▶ **ARBEITSANWEISUNGEN**
**a.** Fassen Sie den Textauszug über Kevin Kühnert in zwei Sätzen zusammen.
**b.** Drucken Sie aus dem Textauszug über Kevin Kühnert den Abschnitt von „Nein, er liegt“ bis einschließlich „jene leidenschaftliche Exegese.“ wortgetreu ab.

Denn inzwischen ist Kevin Kühnert als Dreisterne-Generalsekretär der SPD, also der stärksten revolutionären Partei der Welt, Führer der fünften kommunistischen Internationale und in dieser Eigenschaft, ob er das vorhatte oder nicht, direkter Nachfolger von Generalissimus Josef W. Stalin.


Wird er diese Macht exegetisch missbrauchen? Er verfügt eigentlich nur über neun NVA-Panzerhaubitzen und die muss er sich mit dem Bundeskanzler teilen. Ist es das – will einen so übermächtigen Mann keiner bei sich wohnen lassen?

Nein, er liegt nicht unterm S-Bahnbogen. Vorläufig nutzt er eins der Badezimmer (mit Bidet!) in den weitläufigen Berliner Gefilden von Gerhard Schröder, der von dort aus derzeit noch einen grenzüberschreitenden Brennstoffhandel betreibt. Aber auch um die Nutzung dieser Bleibe hat es bereits Krach gegeben, bei genauerer Exegese sogar Krieg.

Also, wer den Kühnert haben will – er bringt nur ein paar Lehrbriefe aus dem ersten Semester an der Fernuniversität Hagen mit und schleppt garantiert keine Nutten ein. Nur einige Rührund Messgeräte für diese und jene leidenschaftliche Exegese.

▶ **AUSZÜGE DER EINTRÄGE**
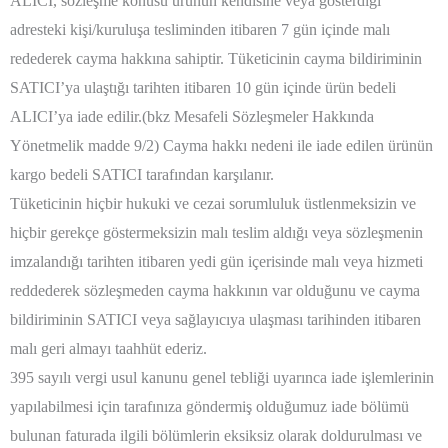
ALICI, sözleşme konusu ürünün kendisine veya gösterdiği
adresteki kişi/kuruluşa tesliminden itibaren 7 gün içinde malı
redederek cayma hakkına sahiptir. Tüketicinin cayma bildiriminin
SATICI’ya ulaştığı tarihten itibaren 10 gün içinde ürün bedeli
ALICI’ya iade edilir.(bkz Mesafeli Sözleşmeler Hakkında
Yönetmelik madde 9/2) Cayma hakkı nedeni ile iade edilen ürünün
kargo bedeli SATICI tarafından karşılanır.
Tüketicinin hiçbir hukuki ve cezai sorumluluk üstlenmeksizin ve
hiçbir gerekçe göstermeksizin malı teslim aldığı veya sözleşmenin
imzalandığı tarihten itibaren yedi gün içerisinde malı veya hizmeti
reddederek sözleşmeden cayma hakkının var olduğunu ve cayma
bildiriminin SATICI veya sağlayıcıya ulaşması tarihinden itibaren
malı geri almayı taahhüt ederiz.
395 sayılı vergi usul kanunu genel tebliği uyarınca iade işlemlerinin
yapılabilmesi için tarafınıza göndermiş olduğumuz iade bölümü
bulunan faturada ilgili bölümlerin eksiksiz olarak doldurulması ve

▶ **ERWARTETE ERGEBNISSE**
**a.** Der Text stellt Kevin Kühnert als Generalsekretär der SPD dar, der damit Führer der fünften kommunistischen Internationale und direkter Nachfolger Stalins sei. Vorläufig nutze er ein Badezimmer in den Berliner Räumen von Gerhard Schröder, um die es bereits Streit gegeben habe, und er bringe nur ein paar Lehrbriefe der Fernuniversität Hagen und einige Geräte mit.

**b.**
Nein, er liegt nicht unterm S-Bahnbogen. Vorläufig nutzt er eins der Badezimmer (mit Bidet!) in den weitläufigen Berliner Gefilden von Gerhard Schröder, der von dort aus derzeit noch einen grenzüberschreitenden Brennstoffhandel betreibt. Aber auch um die Nutzung dieser Bleibe hat es bereits Krach gegeben, bei genauerer Exegese sogar Krieg.

Also, wer den Kühnert haben will – er bringt nur ein paar Lehrbriefe aus dem ersten Semester an der Fernuniversität Hagen mit und schleppt garantiert keine Nutten ein. Nur einige Rührund Messgeräte für diese und jene leidenschaftliche Exegese.